# Game 81: Phoenix Suns @ Houston Rockets (4/16)



## Dissonance (Jul 21, 2004)

*[Phoenix Suns] (61-19) @ [Houston Rockets] (51-29) *












*(Suns have been placed on ELEVATED)* 
[Dissonance19's thoughts: 2 more ****ing wins for the franchise record] 
These views are in no way affiliated with bballforum, verticalscope, or their sponsors.



*Suns Individual Stats[URL="http://sports.yahoo.com/nba/teams/uth/stats"]
Rockets Individual Stats*

[/URL]














​


----------



## hroz (Mar 4, 2006)

Dont you guys care about this game?????????

Waiting for the playoffs?


----------



## Dissonance (Jul 21, 2004)

Doesn't look like we'll get the franchise record now.

Rockets got us finally. Took you guys awhile


----------



## OneBadLT123 (Oct 4, 2005)

Man what a game so far. I am not happy until that buzzer goes off. You guys have torched TOO MANY teams in the last minute. I know how you guys score... lol


----------



## OneBadLT123 (Oct 4, 2005)

OneBadLT123 said:


> Man what a game so far. I am not happy until that buzzer goes off. You guys have torched TOO MANY teams in the last minute. I know how you guys score... lol


see what i meant... lol


----------



## Amareca (Oct 21, 2002)

Yeah we were just chucking it up, playing no defense, no rebounds, just coasting through the game basically, don't know why we play the starters for that.

Probably because it would be unfair to Utah after we kicked their ***, to just not play our starters against you.

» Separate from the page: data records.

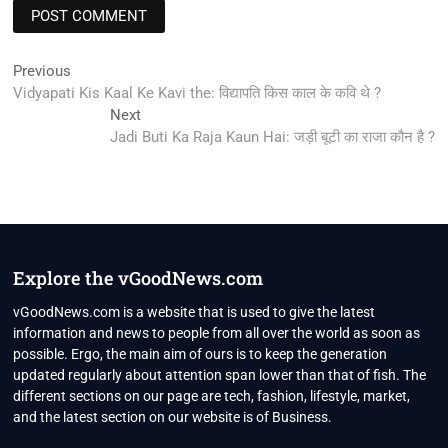
Post
Previous
Previous
post:
Vidyapati Kis Kaal Ke Kavi the: विद्यापति किस काल के कवि थे ?
navigation
Next
Next
post:
Jadi Buti Ka Raja Kaun Hai: जड़ी बूटी का राजा कौन है ?
Explore the vGoodNews.com
vGoodNews.com is a website that is used to give the latest
information and news to people from all over the world as soon as
possible. Ergo, the main aim of ours is to keep the generation
updated regularly about attention span lower than that of fish. The
different sections on our page are tech, fashion, lifestyle, market,
and the latest section on our website is of Business.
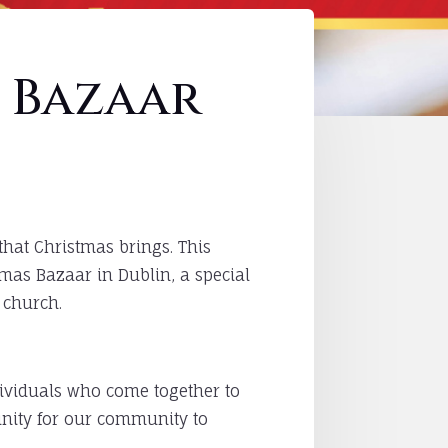
 Bazaar
that Christmas brings. This
tmas Bazaar in Dublin, a special
 church.
ndividuals who come together to
tunity for our community to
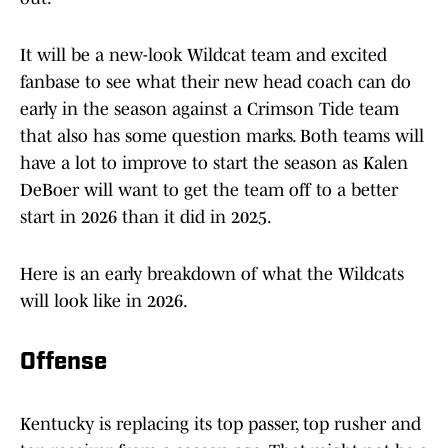
It will be a new-look Wildcat team and excited
fanbase to see what their new head coach can do
early in the season against a Crimson Tide team
that also has some question marks. Both teams will
have a lot to improve to start the season as Kalen
DeBoer will want to get the team off to a better
start in 2026 than it did in 2025.
Here is an early breakdown of what the Wildcats
will look like in 2026.
Offense
Kentucky is replacing its top passer, top rusher and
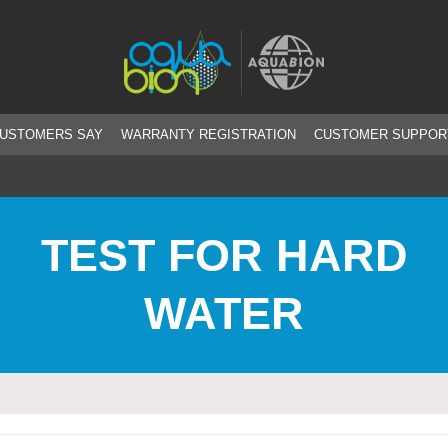
CUSTOMERS SAY
WARRANTY REGISTRATION
CUSTOMER SUPPOR
TEST FOR HARD
WATER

I think you are fortunate we played Utah first and San Antonio lost before we played you.


----------



## Yao Mania (Aug 4, 2003)

Amareca said:


> Yeah we were just chucking it up, playing no defense, no rebounds, just coasting through the game basically, don't know why we play the starters for that.
> 
> Probably because it would be unfair to Utah after we kicked their ***, to just not play our starters against you.
> 
> I think you are fortunate we played Utah first and San Antonio lost before we played you.


Give it a rest, putting up 117pts against one of the top defensive teams in the league who were actually trying to stop you guys is not "coasting" (and yes I'm giving credit to the Suns offense). 

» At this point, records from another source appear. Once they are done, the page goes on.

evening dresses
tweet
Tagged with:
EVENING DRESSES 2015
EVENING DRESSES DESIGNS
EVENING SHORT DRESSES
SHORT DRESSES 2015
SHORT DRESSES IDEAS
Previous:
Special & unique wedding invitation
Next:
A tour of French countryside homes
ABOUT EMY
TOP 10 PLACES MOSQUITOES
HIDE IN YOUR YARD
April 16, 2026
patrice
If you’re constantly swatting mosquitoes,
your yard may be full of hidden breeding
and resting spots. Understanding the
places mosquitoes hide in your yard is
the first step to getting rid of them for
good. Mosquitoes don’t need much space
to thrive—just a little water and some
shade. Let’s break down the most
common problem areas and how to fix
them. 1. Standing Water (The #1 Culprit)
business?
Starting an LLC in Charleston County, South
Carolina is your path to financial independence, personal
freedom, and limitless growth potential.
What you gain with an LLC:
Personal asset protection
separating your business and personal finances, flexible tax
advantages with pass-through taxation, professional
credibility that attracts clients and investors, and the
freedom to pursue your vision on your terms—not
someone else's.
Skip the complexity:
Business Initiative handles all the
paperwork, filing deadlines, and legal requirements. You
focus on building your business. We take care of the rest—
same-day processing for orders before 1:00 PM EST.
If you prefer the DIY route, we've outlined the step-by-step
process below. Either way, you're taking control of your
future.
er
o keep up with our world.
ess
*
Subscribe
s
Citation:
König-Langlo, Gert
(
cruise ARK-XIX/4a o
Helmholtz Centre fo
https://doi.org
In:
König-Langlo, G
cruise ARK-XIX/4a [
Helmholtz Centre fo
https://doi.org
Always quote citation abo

I think you are not fortunate you played Utah before us because we wanted this game BAD. Wasn't easy, but we finally beat you guys at full strength, it's not that hard to swallow.


----------



## Amareca (Oct 21, 2002)

We never had problems scoring against you.

If this was a must-win for Phoenix, no way would Marion let McGrady go off like that, but most importantly we wouldn't be so passive on the boards, but I can't blame them. I would also rather let Mutombo and Hayes grab that board in a meaningless game rather than fighting for it and risking anything.

That Amare fall was damn scary though..

Difference was, Houston absolutely had to win this, for us it was pretty much meaningless, most importantly staying healthy and putting up some sort of challenge because of good sportsmanship with the Jazz after beating them by like 30 2nights ago.


----------



## Sedd (Sep 1, 2003)

I'm upset D'Antoni even played the starters, but whatever.


----------



## Seuss (Aug 19, 2005)

Nash and Barbosa lead the team in rebounds, both securing 5.........


I think that sums up the game. Not only did it take two unbelieveable games from Yao and McGrady to beat the Suns, they also needed 32 second chance points.

Nash made some rare mistakes in the clutch, but oh well. Lets get to the playoffs already!


----------



## Hyperion (Dec 5, 2006)

Sedd said:


> I'm upset D'Antoni even played the starters, but whatever.


You could tell that they were holding back until they got mad in the fourth. This was a typical 3rd quarter let down, but come on, let's face it. The Rockets won't score 115+ again this season unless they go into like 3 OTs. Best show on sneakers!

I liked that he played the starters to keep them fresh for the playoffs (i.e. not rusty) because the Suns finish up the season tonight and have four days of solid rest to gear up for the playoffs. It's the Wild Wild West Ya'll... Jim, Jim Brown, Desperado.....


----------